I was deeply saddened to read that fashion designer Kate Spade and celebrity chef and CNN storyteller Anthony Bourdain took their lives this week. Their tragic deaths highlight a growing national problem.
The Centers for Disease Control and Prevention reported Thursday that suicide rates in the United States increased by an alarming 28 percent from 1999 through 2016. The CDC reported that in the U.S. in 2016 there were nearly 45,000 suicides – more than twice as many suicides as homicides.
Spade and Bourdain were by all accounts wonderful people, and both left behind grieving daughters, families and friends.
Those of us who did not know Kate Spade can get a sense of how wonderful she was from a moving Instagram post Wednesday by her niece, the actress Rachel Brosnahan, who described her as having “a light that words can’t capture” and said that Spade “was exceedingly kind, beautifully sensitive, insanely talented, funny as heck and one of the most generous people I have ever known.”
CNN correspondent Christiane Amanpour tweeted Friday morning that Bourdain was “a huge personality, a giant talent, a unique voice, and deeply, deeply human.”
I would like to offer my prayers for Kate Spade, Anthony Bourdain, and all their family members and friends.
I empathize with the shock and heartbreak their loved ones are surely feeling now. My beloved brother, Terry, took his own life nearly three years ago. I did not see it coming and was devastated by the news.
Let me share with you some of the thoughts that ran through my mind and heart after Terry took his life, in the hope that this might help others in some small way.
Terry’s death taught me that even the strong among us have their limits. My brother was as mentally and physically strong as anyone I know.
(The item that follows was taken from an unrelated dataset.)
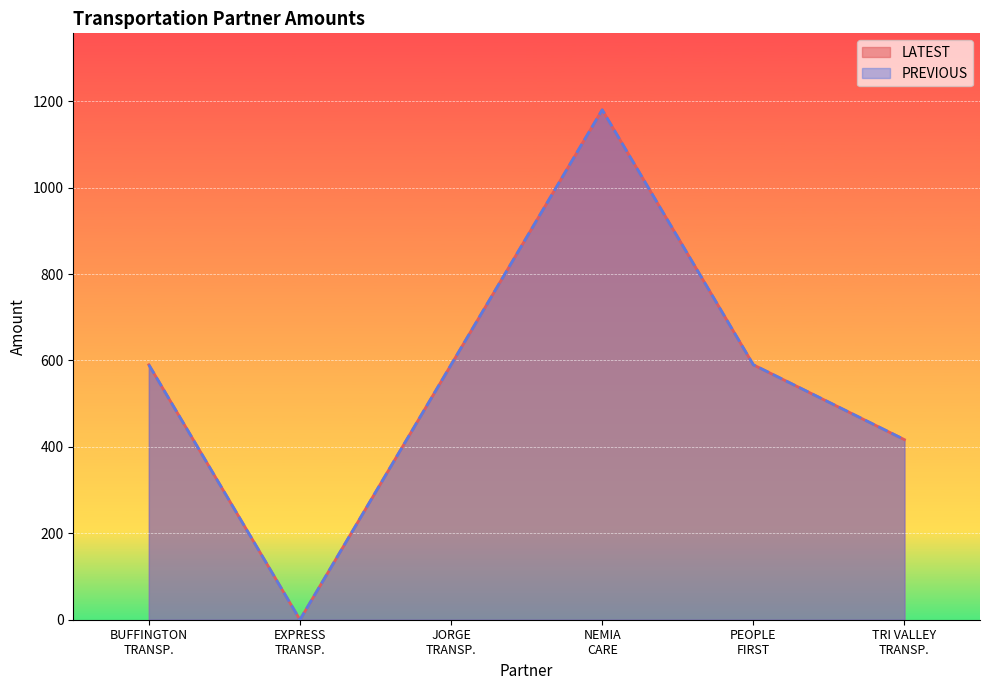

How many interior local peaks does the LATEST series have?

1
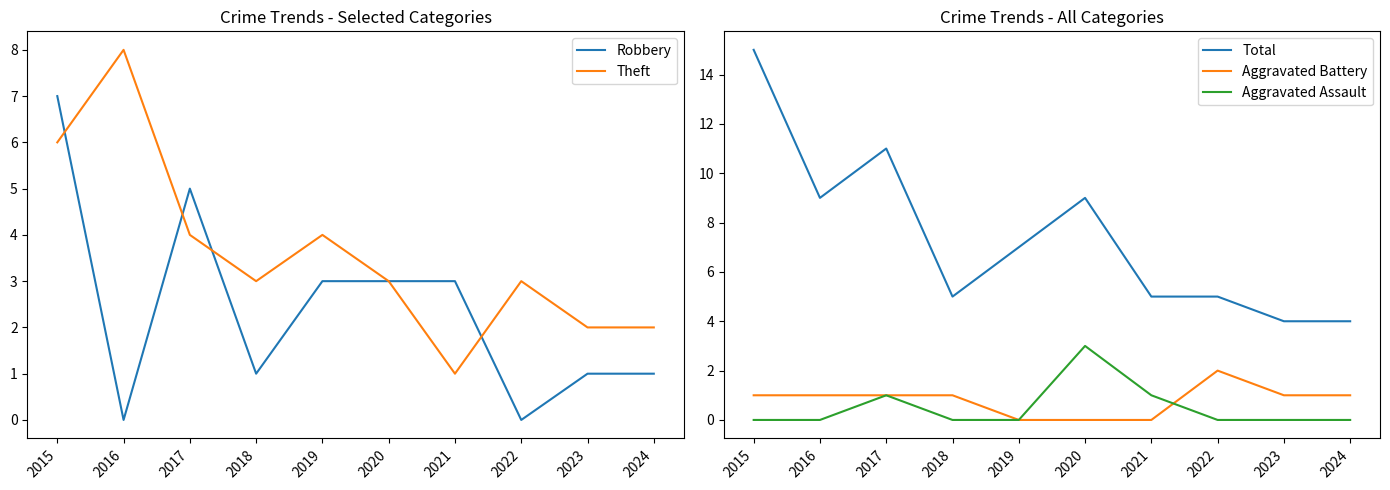

Read the Theft value at 2019.

4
Yet even he clearly reached a point where the burden he was carrying became too great to bear.
News reports stated that Elyce Arons, a friend and business partner of Spade, said that her “sadness” developed over time and that “she really felt she could power through it on her own.” Arons recalled that when Spade heard of a celebrity suicide she said “I would never do that.”
Bourdain told People magazine in February that he had contemplated suicide several times.
We all need to recognize our limited ability to go it alone during life's most difficult moments, and to lean on others when we can’t make it alone.
We also shouldn’t wait until tomorrow to tell our loved ones how much they mean to us. I continue to have conversations with my departed brother, in part because there are things I wanted to say to him but never did.
Hopefully, we will all live long, healthy and happy lives, but tomorrow is not guaranteed to anyone. So it is best to tell those closest to you how much they mean to you today.
Had Terry told me or anyone else in my family that he was struggling we would have done anything in our power to help. But he didn’t and I didn’t sense it on my own. If we don’t tell the people who love us what we need from them, they can’t to provide it to us.
If you think a loved one is struggling, ask how he or she is doing and whether you can help, even if it feels a little awkward or uncomfortable.
One of Terry’s last trips was to Mexico, and I was shocked at how thin and frail he looked in a photo standing on a paddle board. But I assumed he knew what he was doing with his new extreme diet and didn’t call to express my concern. I surely wish I had. It is far better to ask at the cost of some discomfort than to not ask at the cost of lasting regret.
Finally, remember to live each day fully. As the Indian spiritual writer Osho observed: “The real question is not whether life exists after death. The real question is whether you are alive before death.”
I will always have some pain in my heart at the loss of my brother, but I also have a stronger desire than ever to live as fully as I can, to make the most of every precious moment and opportunity.
I wish Terry, Kate Spade and Anthony Bourdain the deep and everlasting peace that escaped them during their final days among us. I believe in a God who is above all things merciful, and so I trust they are embraced by a comforting love that is wonderful beyond our capacity even to imagine it.
Let those of us who remain live and love even more fully than before and experience the deep and lasting joy that accompanies making the most of whatever borrowed time we have.
Should you ever be tempted by the thought of suicide, please call someone who loves you so they can remind you how precious you are to them.
And should you ever receive a call from loved ones who are struggling, make the time to be with them, tell them how much you love and need them, and hug them like you don’t want to let go.
If you or someone you know is considering suicide, please contact the National Suicide Prevention Lifeline at 1-800-273-TALK (8255).